During Geary’s 16 seasons of patrolling the Red and Blue sideline, the Lady Kats won eight sectional championships and one regional title in 2002. They also won five North Central Conference crowns and a prestigious Hoosier Cup division championship last season. The eight sectional and five NCC championships are both conference records. His eight sectional trophies account for nearly 12-percent of all Wildkat girls sectional championships in all sports.
In addition, Geary has coached an Indiana All-State First Team performer (Hillary Beck) and three All-State Second Team players (Whitney Beck, Samantha Bledsoe and Betsy Bixler). In addition, Sarah Schwartz, Jessica Carney, Casey Connor, Anne Thatcher, Whitney Farris, Becca Wade, Bre Kinder, Kristen Clason and Mary Lang were All-State Honorable Mention performers and more than 50 student-athletes were named to the all-North Central Conference teams.

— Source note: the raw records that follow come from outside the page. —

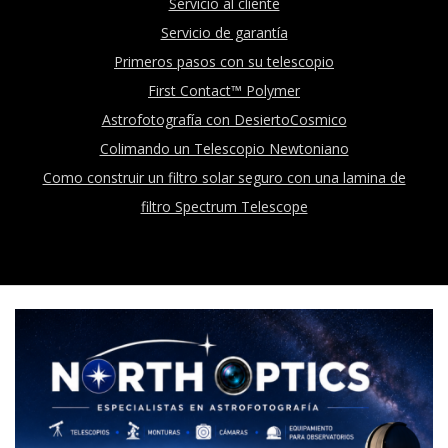
Servicio al cliente
Servicio de garantía
Primeros pasos con su telescopio
First Contact™ Polymer
Astrofotografía con DesiertoCosmico
Colimando un Telescopio Newtoniano
Como construir un filtro solar seguro con una lamina de
filtro Spectrum Telescope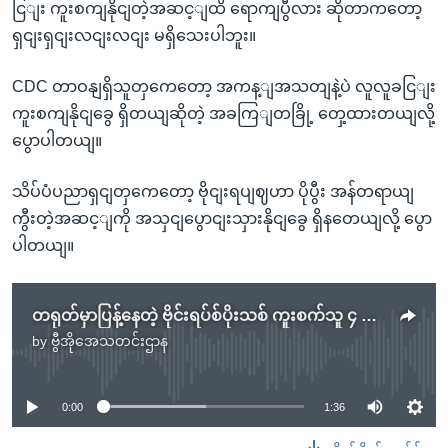
ငြျး ကူးစကျနိုငျတဲ့အဆင့ျထိ ရောကျပွီလား ဆိုတာကတော့
ရှငျးရှငျးလငျးလငျး မရှိသေးပါဘူး။
CDC တာဝနျရှိသူတှကေတော့ အကန့ျအသတျနဲ့ပဲ လူလူခငြျး
ကူးစကျနိုငျခွေ ရှိတယျဆိုတဲ့ အခကြျတခြို့ တှေ့ထားတယျလို့
ပွောပါတယျ။
သိပ်ပံပညာရှငျတှကေတော့ ဗိုငျးရပျဈဟာ ပိုပွီး အန်တရာယျ
ကွီးတဲ့အဆင့ျကို အသှငျပွောငျးသှားနိုငျခွေ ရှိနတေယျလို့ ပွော
ပါတယျ။
တရုတ်မှာပြန့်နေတဲ့ ဗိုင်းရပ်စ်ပိုးသစ် ကူးစက်သူ ၄ ဦး ထပ်တိုး
by
ဗွီအိုအေသတင်းဌာန
No media source currently available
0:00
1:36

“I really wanted to see what I could do at Kokomo,” said Geary of his 16 years at his alma mater. He is currently the second longest tenured coach at KHS behind distance running coach Ricke Stucker. “But I thought I might want to try my hand at the next level, and I had some really good offers from some big schools in Indianapolis. But when the thought of leaving the program, I just couldn’t do it. My goal was to stay five years and move up – but I bleed red and blue; it runs through my veins.”
Geary said he thanks the Kokomo administration – from Callane to Mike Wade to current Athletic Director Jason Snyder – for the support and what they have done for the Lady Kat soccer program. He said there are not many high schools that have tournament ready facilities like Kokomo’s two lighted playing fields and two practice fields. He said the Wildkat soccer complex is an envy of the Hoosier state.
“We went from practicing in basically a corn field and playing at the old downtown Kautz football field – which wasn’t wide enough or long enough (for a regulation high school soccer field) – to Jim Callane’s initiative of building a soccer complex,” said Geary. “It is a premier high school complex in the state. And I constantly told that to the girls – we were spoiled.”
The soccer buff said he enjoyed his 16 years of coaching the Lady Kats, and was thrilled to be on the early side of the program’s growth into a perennial conference and sectional contender.
“I got to see a lot of growth in the program and I was proud to have been a small part of it,” he said. “We had a soft schedule when we started, and so we weren’t prepared when we got to sectionals. So we took off some guaranteed victories and put in some almost guaranteed losses against state powers. One year, we had seven top 25 teams on our schedule, but we sure were ready when conference and sectionals came up. We became competitors.”
Snyder said replacing Geary will be difficult, not only because of his longevity in the program, but his knowledge of the game itself.
“You know, one thing we will miss is his working with the younger kids and being able to get them involved,” said Snyder, noting that the middle schools now have a soccer team due in part to Geary’s insistence. “The girls soccer team always got off the fall sports season to a good start. They were always competitive under Myles. For years, he has put a ton of time in and sacrificed a lot for these student-athletes. He demands a lot but truly cares for them – you can tell because they keep coming back and wanting to be involved in the program.”
To say Geary will be missed at Kokomo High School is a vast understatement. Sure, he can be replaced, but losing a coach with his winning credentials will be hard shoes to fill. Myles Geary may have arrived as an unheralded coach, but he leaves as the best soccer coach the school has ever seen.